* BEGIN *
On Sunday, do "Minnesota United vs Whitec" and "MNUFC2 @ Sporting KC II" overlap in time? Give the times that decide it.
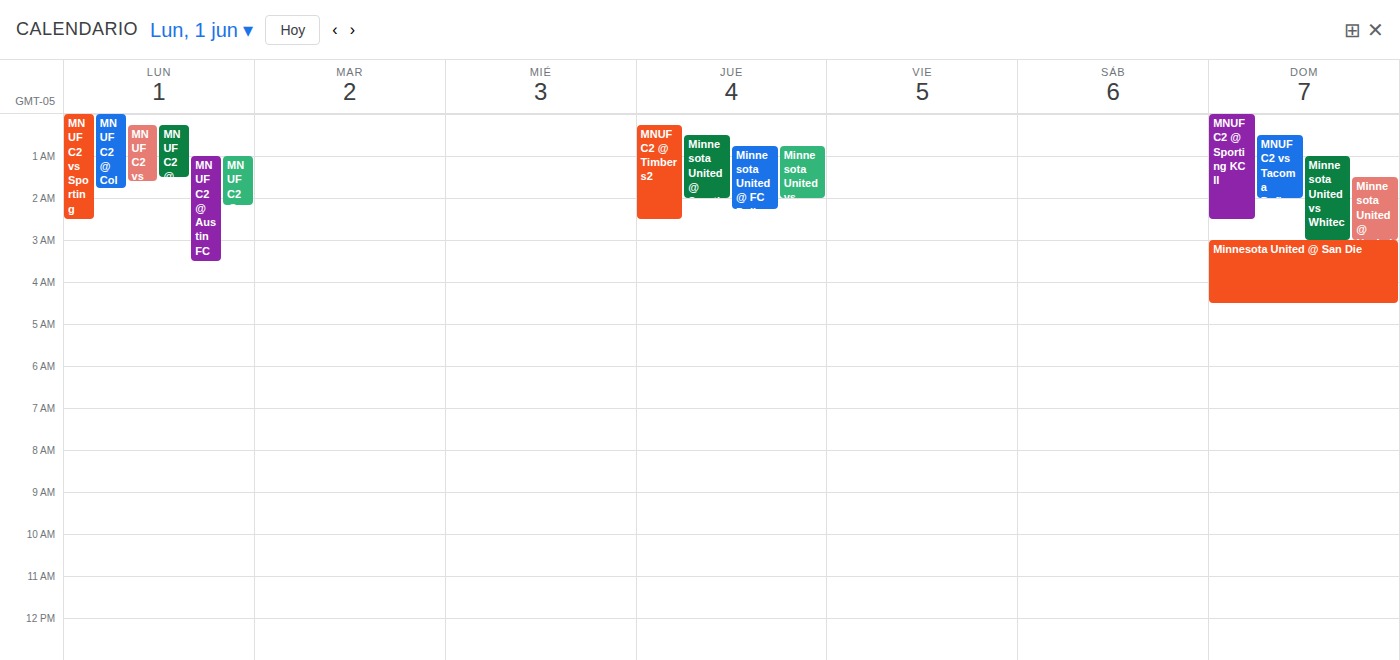
"Minnesota United vs Whitec" starts at 1:00 AM, before "MNUFC2 @ Sporting KC II" ends at 2:30 AM -- they overlap.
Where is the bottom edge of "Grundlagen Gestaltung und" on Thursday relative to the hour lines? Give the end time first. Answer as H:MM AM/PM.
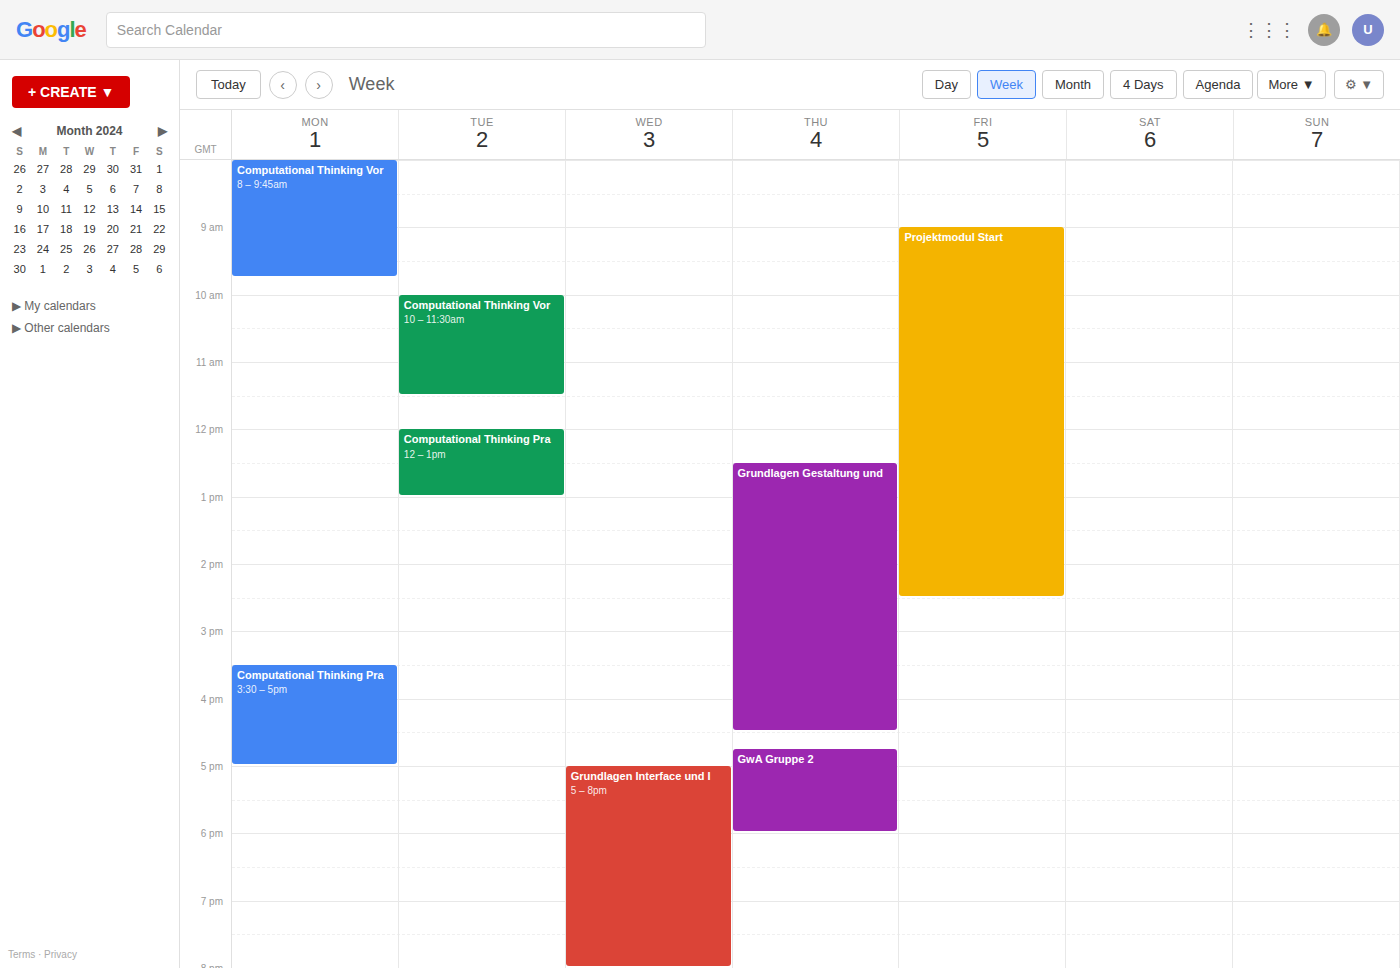
4:30 PM -- halfway between the 4 PM and 5 PM lines.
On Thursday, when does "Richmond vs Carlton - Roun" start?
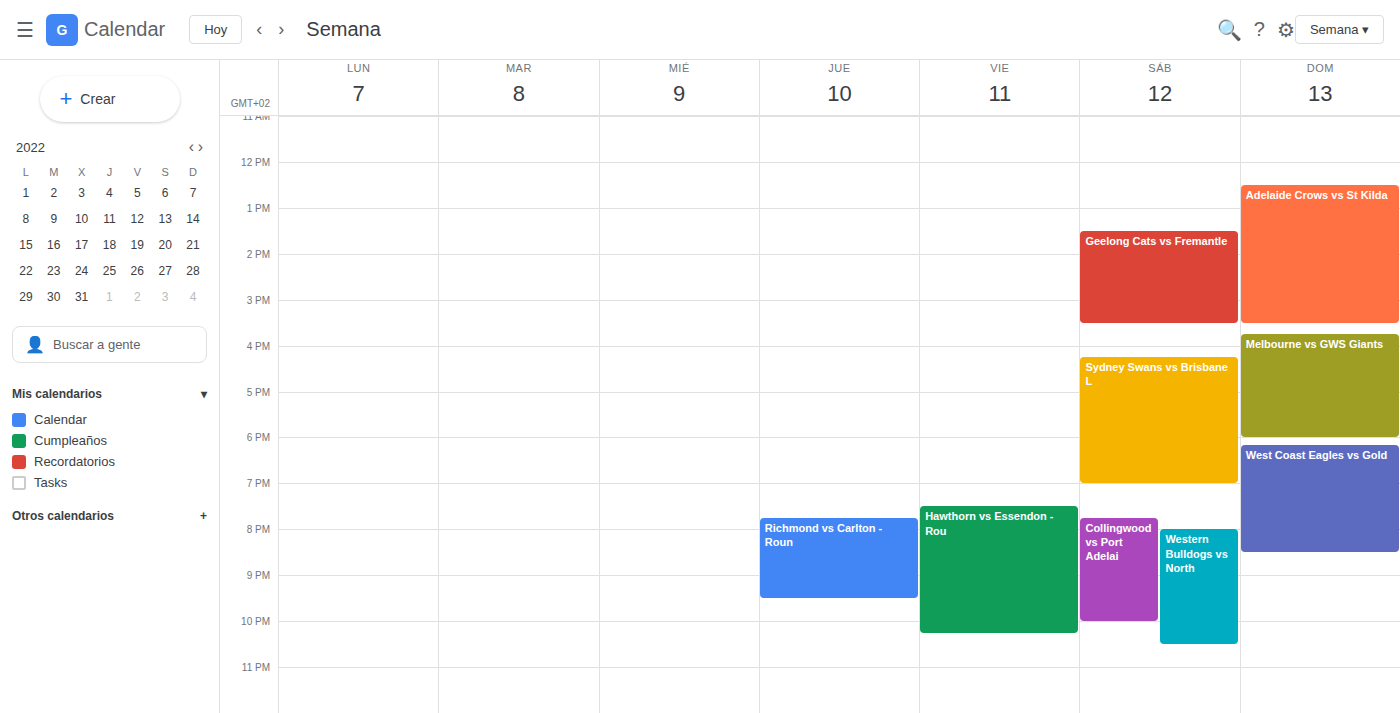
7:45 PM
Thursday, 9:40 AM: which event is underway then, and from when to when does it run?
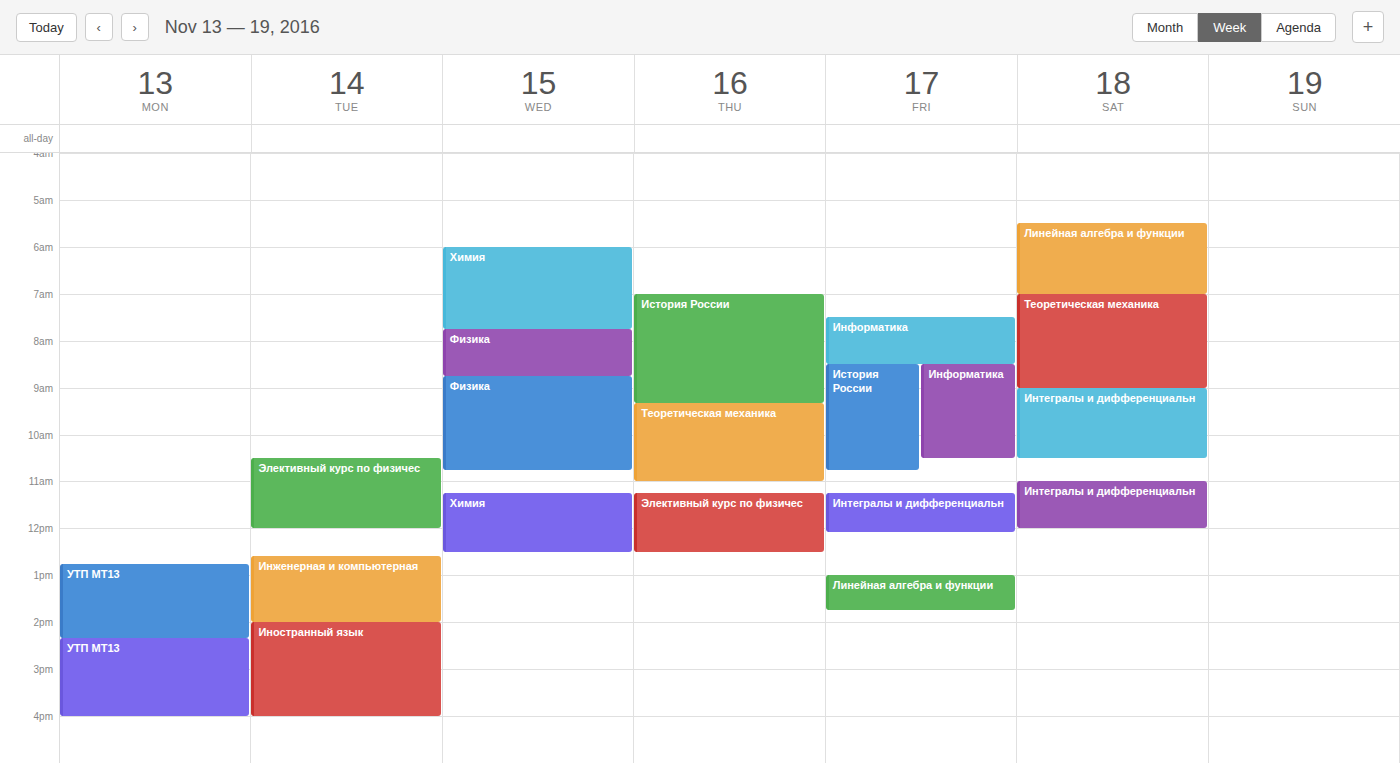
* END *
Given problem:
Could you rewrite all of the entries above with "Thursday" changed to "Friday" everywhere it appears and nothing else altered? Leave the pictures out.

Result of this exercise:
On Sunday, do "Minnesota United vs Whitec" and "MNUFC2 @ Sporting KC II" overlap in time? Give the times that decide it.
"Minnesota United vs Whitec" starts at 1:00 AM, before "MNUFC2 @ Sporting KC II" ends at 2:30 AM -- they overlap.
Where is the bottom edge of "Grundlagen Gestaltung und" on Friday relative to the hour lines? Give the end time first. Answer as H:MM AM/PM.
4:30 PM -- halfway between the 4 PM and 5 PM lines.
On Friday, when does "Richmond vs Carlton - Roun" start?
7:45 PM
Friday, 9:40 AM: which event is underway then, and from when to when does it run?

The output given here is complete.